======== Ausgewählte Textstelle
Windanlagen-Hersteller in der Krise Enercon will noch mehr Stellen abbauen

Windturbine von Enercon: Die Geschäfte des Unternehmens laufen mau.

Windturbine von Enercon: Die Geschäfte des Unternehmens laufen mau.

Foto: MICHEL SPINGLER/ AP

Der Windkraftanlagen-Hersteller Enercon setzt seinen Umbau fort und rechnet mit neuen Stellenstreichungen. "Wir werden in der Enercon-Gruppe um einen weiteren Stellenabbau nicht herumkommen", sagte der für den Umbau engagierte Manager Martin Prillmann der "Frankfurter Allgemeinen Zeitung". "Das ist nötig, um unsere Kosten im Anlagenbau auf ein wettbewerbsfähiges Niveau zu bringen." Angaben zum Umfang des Abbaus machte Prillmann nicht.

Enercon mit Stammsitz im niedersächsischen Aurich ist einer der größten deutschen Hersteller in der Windindustrie. Der verschachtelte Konzern befindet sich in einer tiefen Krise.  Bereits im vergangenen Jahr hatte der Konzern den Abbau von bis zu 3000 Arbeitsplätzen angekündigt. Zu den Gründen zählte eine schwächelnde Nachfrage in Deutschland.
================
■ Arbeitsauftrag:
A: Beantworten Sie die folgenden Fragen zum Text über Enercon:
(i) In welcher Stadt hat Enercon seinen Stammsitz?
(ii) Welcher Zeitung gegenüber äußerte sich Martin Prillmann?
(iii) Den Abbau von wie vielen Arbeitsplätzen hatte der Konzern bereits im vergangenen Jahr angekündigt?
B: Geben Sie den Abschnitt des Textes über Enercon von „Windanlagen-Hersteller in der“ bis einschließlich „machte Prillmann nicht.“ wortgetreu wieder.
C: Führen Sie den Text über Enercon im Anschluss an seinen letzten Satz fort.
======== Datenübersicht
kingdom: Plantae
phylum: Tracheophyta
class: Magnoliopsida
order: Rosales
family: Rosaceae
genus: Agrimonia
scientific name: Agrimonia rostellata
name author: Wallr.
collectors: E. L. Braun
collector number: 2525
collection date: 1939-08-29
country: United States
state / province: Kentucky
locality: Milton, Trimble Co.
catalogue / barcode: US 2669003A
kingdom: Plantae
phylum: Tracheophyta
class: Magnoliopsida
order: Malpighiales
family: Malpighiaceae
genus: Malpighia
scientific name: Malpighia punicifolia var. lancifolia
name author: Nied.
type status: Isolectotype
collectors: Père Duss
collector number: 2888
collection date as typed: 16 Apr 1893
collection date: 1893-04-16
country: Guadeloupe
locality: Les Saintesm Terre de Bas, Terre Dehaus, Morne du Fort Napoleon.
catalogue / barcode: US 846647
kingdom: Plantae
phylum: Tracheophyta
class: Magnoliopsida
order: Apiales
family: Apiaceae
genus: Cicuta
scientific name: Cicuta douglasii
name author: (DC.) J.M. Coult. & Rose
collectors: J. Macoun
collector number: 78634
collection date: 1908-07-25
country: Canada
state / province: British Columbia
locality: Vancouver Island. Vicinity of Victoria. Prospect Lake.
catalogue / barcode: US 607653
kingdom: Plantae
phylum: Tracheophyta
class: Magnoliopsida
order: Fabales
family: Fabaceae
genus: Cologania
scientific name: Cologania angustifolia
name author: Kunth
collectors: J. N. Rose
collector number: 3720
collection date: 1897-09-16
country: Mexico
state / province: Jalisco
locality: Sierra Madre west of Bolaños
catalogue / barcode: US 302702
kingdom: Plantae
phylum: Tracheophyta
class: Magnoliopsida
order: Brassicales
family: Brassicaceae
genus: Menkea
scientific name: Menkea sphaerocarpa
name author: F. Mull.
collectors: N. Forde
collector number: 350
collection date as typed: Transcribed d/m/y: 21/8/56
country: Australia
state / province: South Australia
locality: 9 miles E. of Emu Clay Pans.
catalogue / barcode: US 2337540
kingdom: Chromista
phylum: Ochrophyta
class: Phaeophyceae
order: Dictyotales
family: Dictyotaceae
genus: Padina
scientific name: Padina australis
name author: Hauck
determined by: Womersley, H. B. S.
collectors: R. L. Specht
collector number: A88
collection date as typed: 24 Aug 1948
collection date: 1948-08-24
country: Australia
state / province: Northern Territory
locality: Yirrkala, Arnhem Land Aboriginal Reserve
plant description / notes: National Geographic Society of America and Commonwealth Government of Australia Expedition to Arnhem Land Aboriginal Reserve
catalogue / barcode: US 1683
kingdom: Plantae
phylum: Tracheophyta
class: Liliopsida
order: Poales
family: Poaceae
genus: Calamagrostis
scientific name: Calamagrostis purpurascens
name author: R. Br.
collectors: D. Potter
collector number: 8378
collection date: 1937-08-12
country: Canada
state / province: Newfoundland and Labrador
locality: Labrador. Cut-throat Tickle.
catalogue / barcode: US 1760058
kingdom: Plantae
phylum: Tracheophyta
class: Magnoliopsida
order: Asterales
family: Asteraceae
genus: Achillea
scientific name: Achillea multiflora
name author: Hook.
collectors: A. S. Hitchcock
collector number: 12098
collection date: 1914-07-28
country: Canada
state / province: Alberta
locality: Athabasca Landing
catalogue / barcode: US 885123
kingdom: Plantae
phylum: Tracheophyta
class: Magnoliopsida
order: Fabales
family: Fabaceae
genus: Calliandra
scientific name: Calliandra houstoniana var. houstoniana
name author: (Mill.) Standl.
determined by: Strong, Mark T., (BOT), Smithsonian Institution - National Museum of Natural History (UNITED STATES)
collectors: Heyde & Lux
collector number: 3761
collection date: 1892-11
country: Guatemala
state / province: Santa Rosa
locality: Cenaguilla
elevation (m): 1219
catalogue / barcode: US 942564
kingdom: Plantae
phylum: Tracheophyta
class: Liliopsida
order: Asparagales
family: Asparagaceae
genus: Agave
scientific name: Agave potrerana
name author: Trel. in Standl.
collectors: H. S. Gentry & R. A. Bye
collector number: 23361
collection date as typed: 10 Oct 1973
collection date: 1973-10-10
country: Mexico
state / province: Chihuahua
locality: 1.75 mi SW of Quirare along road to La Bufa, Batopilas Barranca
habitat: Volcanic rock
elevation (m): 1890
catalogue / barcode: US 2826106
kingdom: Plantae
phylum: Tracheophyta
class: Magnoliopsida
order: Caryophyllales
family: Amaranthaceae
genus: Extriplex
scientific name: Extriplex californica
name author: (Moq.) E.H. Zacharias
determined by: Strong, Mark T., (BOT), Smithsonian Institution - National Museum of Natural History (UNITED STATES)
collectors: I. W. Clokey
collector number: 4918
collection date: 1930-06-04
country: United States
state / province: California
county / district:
================
■ Lösungen:
A:
(i) Im niedersächsischen Aurich.
(ii) Der „Frankfurter Allgemeinen Zeitung“.
(iii) Von bis zu 3000 Arbeitsplätzen.

B:
Windanlagen-Hersteller in der Krise Enercon will noch mehr Stellen abbauen

Windturbine von Enercon: Die Geschäfte des Unternehmens laufen mau.

Windturbine von Enercon: Die Geschäfte des Unternehmens laufen mau.

Foto: MICHEL SPINGLER/ AP

Der Windkraftanlagen-Hersteller Enercon setzt seinen Umbau fort und rechnet mit neuen Stellenstreichungen. "Wir werden in der Enercon-Gruppe um einen weiteren Stellenabbau nicht herumkommen", sagte der für den Umbau engagierte Manager Martin Prillmann der "Frankfurter Allgemeinen Zeitung". "Das ist nötig, um unsere Kosten im Anlagenbau auf ein wettbewerbsfähiges Niveau zu bringen." Angaben zum Umfang des Abbaus machte Prillmann nicht.

C:
"Wir werden im Zuge unserer Neuausrichtung einzelne Standorte und das damit verbundene Geschäft an externe Investoren abgeben", sagte Prillmann nun der "FAZ". "So können wir sicherstellen, dass Standorte erhalten bleiben und der Konzern gleichzeitig flexibler wird." Laut Finanzchef Thomas Cobet ist wegen der schwierigen Marktentwicklung und weiterer Kosten im Zuge des Umbaus auch im laufenden Jahr ein Verlust zu erwarten.


Die große Analyse: Enercon - vom Winde verweht 


Unter einer schwächelnden Marktentwicklung leidet die gesamte Windkraft-Branche in Deutschland seit geraumer Zeit. Allerdings schaut sie inzwischen wieder etwas optimistischer auf den deutschen Markt. Mit zusätzlichen Windparks in Nord- und Ostsee will die Bundesregierung die Stromproduktion aus erneuerbaren Quellen in den kommenden Jahren deutlich erhöhen. Das Kabinett brachte dafür am Mittwoch eine gesetzliche Grundlage auf den Weg.